EXERCISE »
Which of the lines in the listing that follows hold "decreased"? Pull each one out.
Start of MATERIAL TO PROCESS
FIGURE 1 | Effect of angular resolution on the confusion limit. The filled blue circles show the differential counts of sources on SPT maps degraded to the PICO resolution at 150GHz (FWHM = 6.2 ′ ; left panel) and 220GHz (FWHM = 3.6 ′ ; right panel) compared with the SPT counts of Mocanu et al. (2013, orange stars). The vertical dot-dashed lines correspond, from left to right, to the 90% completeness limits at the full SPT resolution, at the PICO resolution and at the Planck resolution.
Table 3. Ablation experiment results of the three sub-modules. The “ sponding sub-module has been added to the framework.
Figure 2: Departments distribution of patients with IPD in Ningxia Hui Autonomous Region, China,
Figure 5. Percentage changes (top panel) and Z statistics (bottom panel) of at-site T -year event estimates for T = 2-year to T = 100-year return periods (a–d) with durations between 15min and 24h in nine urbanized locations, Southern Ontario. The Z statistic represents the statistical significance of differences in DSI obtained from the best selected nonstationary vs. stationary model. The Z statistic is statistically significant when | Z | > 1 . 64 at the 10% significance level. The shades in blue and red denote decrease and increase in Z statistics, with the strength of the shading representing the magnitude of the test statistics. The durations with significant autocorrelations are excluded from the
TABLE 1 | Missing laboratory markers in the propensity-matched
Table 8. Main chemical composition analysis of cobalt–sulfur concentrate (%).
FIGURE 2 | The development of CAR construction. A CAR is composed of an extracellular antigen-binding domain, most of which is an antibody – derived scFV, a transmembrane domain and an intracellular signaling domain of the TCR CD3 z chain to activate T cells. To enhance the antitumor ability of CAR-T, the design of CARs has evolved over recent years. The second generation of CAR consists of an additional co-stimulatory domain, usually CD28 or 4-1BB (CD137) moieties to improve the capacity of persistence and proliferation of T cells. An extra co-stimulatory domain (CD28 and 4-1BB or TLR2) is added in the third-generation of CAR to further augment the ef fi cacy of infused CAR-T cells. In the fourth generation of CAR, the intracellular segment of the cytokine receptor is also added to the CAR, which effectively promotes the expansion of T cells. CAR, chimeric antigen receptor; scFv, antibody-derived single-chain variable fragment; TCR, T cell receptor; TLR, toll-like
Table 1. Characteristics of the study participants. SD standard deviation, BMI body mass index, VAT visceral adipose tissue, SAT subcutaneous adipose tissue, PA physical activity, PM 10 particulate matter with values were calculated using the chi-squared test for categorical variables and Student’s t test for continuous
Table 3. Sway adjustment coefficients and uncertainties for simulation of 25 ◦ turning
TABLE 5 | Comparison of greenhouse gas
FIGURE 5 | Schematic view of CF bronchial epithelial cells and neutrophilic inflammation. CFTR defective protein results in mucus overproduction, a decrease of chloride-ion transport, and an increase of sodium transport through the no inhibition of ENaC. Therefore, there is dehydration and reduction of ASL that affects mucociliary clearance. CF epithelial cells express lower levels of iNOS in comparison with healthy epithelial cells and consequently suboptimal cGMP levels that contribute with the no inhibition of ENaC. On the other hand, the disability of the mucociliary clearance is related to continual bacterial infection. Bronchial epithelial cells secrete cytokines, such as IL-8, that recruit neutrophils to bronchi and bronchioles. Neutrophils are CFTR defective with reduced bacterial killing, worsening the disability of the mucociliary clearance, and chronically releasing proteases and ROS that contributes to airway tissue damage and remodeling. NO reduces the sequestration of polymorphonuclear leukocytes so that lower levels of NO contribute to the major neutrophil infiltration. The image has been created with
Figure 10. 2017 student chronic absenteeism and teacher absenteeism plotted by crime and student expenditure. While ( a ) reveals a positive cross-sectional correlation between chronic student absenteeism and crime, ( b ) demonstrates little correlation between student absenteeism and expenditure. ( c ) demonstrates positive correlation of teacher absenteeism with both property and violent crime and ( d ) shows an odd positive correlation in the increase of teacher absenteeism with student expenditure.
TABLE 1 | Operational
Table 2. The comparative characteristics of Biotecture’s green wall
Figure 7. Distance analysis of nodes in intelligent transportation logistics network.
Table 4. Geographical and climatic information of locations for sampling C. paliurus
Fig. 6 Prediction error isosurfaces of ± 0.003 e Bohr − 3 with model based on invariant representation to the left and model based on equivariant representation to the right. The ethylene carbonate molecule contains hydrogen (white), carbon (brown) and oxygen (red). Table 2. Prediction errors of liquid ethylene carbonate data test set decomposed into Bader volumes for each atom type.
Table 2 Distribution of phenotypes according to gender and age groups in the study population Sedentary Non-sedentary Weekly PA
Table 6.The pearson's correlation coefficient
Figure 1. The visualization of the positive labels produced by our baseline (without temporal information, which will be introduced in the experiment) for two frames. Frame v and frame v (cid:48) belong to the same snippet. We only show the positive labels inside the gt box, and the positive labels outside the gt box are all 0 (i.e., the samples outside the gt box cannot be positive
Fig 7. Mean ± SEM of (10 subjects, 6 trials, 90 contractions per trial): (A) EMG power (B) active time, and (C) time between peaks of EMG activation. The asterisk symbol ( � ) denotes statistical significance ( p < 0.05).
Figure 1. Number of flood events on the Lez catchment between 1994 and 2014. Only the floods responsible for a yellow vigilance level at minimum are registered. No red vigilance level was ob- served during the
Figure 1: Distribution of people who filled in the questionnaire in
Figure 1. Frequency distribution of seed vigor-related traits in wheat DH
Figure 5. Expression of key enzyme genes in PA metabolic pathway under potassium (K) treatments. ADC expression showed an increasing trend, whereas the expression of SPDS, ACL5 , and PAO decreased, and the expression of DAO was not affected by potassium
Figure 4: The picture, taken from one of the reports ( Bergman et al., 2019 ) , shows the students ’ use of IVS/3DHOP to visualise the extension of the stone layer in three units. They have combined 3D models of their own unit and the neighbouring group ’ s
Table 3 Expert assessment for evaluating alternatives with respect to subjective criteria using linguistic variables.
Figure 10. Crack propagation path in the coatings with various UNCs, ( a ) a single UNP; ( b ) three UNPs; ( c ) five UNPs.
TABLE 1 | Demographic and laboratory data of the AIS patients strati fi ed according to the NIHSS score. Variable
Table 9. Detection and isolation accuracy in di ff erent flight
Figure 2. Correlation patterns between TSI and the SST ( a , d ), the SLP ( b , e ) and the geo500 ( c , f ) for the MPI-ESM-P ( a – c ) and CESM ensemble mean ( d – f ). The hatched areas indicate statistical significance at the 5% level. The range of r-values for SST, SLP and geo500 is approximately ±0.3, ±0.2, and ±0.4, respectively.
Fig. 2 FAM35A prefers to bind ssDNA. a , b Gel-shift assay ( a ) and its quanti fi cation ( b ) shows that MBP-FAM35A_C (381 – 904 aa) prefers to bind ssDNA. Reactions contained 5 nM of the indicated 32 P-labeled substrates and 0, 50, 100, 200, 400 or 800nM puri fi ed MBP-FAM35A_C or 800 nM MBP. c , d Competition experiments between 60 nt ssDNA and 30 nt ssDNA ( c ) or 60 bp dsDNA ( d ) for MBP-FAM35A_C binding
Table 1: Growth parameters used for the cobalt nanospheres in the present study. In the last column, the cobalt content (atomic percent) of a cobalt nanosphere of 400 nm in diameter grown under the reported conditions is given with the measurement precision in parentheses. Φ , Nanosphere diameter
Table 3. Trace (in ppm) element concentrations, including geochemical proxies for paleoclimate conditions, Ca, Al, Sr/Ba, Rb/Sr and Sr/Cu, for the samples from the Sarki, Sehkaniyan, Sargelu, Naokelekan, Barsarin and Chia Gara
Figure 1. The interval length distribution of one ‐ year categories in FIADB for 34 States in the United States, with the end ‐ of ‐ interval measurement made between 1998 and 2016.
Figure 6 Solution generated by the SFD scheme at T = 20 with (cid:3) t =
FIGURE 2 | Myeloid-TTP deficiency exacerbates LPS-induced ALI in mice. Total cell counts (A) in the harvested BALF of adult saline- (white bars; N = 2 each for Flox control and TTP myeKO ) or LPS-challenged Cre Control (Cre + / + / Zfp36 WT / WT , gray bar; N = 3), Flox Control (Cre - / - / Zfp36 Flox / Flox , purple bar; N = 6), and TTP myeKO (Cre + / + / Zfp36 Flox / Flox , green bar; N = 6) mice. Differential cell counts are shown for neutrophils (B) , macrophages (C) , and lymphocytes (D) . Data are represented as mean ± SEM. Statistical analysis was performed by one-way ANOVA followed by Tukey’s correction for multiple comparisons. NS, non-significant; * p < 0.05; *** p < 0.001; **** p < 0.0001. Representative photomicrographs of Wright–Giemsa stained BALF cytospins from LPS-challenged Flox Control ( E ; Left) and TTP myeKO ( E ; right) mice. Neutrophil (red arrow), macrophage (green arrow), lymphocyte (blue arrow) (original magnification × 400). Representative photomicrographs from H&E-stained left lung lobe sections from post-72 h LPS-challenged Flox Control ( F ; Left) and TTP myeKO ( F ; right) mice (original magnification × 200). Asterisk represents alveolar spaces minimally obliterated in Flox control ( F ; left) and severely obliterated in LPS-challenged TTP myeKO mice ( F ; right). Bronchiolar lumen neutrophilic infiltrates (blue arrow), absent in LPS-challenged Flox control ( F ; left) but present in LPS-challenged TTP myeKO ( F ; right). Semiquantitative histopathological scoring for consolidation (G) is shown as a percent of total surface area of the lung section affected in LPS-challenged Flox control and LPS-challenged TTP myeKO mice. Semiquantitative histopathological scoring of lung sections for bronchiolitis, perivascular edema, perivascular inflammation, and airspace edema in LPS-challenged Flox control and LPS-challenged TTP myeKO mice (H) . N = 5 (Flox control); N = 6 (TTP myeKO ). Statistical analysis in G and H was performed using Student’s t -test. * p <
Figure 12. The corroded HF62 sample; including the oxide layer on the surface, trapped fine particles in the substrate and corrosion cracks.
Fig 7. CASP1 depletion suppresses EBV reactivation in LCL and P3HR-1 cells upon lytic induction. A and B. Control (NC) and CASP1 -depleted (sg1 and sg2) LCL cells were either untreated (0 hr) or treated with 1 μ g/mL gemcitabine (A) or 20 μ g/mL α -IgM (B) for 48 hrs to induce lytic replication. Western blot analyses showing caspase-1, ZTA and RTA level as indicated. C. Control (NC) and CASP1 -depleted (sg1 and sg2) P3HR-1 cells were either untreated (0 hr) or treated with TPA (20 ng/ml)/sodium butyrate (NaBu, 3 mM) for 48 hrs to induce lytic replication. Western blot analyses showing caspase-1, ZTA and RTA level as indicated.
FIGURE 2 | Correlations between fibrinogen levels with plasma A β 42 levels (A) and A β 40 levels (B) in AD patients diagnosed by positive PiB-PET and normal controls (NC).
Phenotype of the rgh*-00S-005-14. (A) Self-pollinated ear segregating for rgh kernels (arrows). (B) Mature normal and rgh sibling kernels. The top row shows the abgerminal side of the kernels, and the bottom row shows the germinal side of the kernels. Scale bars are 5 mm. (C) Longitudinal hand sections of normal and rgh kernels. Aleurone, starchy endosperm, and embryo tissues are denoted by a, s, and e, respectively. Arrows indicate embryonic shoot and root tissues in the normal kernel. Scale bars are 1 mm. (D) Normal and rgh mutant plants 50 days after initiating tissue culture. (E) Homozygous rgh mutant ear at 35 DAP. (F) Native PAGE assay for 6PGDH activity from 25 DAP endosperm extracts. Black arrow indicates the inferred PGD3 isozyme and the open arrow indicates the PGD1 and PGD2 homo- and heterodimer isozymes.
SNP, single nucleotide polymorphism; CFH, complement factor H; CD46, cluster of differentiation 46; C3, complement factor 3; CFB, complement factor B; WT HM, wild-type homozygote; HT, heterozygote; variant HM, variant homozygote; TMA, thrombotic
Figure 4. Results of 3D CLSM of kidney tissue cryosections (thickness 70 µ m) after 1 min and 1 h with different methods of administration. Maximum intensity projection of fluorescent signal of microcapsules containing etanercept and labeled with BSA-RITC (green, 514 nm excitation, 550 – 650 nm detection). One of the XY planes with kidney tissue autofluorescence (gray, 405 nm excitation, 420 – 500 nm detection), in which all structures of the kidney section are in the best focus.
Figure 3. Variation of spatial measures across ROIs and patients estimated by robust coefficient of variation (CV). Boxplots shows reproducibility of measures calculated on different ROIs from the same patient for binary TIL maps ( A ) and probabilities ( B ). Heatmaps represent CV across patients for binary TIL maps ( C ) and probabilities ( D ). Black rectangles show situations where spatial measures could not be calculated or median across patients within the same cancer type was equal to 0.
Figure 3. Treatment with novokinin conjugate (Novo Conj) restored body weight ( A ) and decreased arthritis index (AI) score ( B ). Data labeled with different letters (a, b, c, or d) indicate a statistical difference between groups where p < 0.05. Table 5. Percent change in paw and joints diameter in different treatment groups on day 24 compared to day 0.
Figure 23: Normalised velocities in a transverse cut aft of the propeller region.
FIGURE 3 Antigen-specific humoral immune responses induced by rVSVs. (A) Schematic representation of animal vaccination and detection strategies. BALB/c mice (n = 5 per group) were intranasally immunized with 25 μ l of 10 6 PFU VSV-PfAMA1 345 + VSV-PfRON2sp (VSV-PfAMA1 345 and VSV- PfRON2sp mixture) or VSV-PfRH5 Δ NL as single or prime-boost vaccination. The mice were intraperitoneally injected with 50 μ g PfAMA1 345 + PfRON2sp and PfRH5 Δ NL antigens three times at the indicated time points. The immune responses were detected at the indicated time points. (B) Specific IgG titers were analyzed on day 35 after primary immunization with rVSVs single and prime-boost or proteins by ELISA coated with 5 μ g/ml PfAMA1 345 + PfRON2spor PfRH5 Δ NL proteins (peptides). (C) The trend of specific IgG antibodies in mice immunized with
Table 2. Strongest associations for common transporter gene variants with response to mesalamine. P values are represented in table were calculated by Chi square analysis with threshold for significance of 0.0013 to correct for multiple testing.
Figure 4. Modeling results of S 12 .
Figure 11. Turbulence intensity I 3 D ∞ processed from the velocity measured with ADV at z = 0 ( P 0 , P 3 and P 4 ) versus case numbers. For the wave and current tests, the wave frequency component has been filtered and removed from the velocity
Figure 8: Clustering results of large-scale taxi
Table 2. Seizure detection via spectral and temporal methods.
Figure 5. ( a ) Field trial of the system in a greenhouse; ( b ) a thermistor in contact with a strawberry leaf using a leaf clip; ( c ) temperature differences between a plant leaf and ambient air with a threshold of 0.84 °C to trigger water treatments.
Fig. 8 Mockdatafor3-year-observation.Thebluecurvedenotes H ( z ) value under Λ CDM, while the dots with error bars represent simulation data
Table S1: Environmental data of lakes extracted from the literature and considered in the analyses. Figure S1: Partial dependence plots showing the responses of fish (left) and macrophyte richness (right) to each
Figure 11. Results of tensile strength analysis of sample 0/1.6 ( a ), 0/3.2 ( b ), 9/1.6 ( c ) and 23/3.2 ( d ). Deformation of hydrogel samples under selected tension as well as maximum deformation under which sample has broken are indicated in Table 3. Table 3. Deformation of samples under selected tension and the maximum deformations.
End of MATERIAL TO PROCESS
ANSWER FOR THE TASK »
Figure 5. Expression of key enzyme genes in PA metabolic pathway under potassium (K) treatments. ADC expression showed an increasing trend, whereas the expression of SPDS, ACL5 , and PAO decreased, and the expression of DAO was not affected by potassium
Figure 3. Treatment with novokinin conjugate (Novo Conj) restored body weight ( A ) and decreased arthritis index (AI) score ( B ). Data labeled with different letters (a, b, c, or d) indicate a statistical difference between groups where p < 0.05. Table 5. Percent change in paw and joints diameter in different treatment groups on day 24 compared to day 0.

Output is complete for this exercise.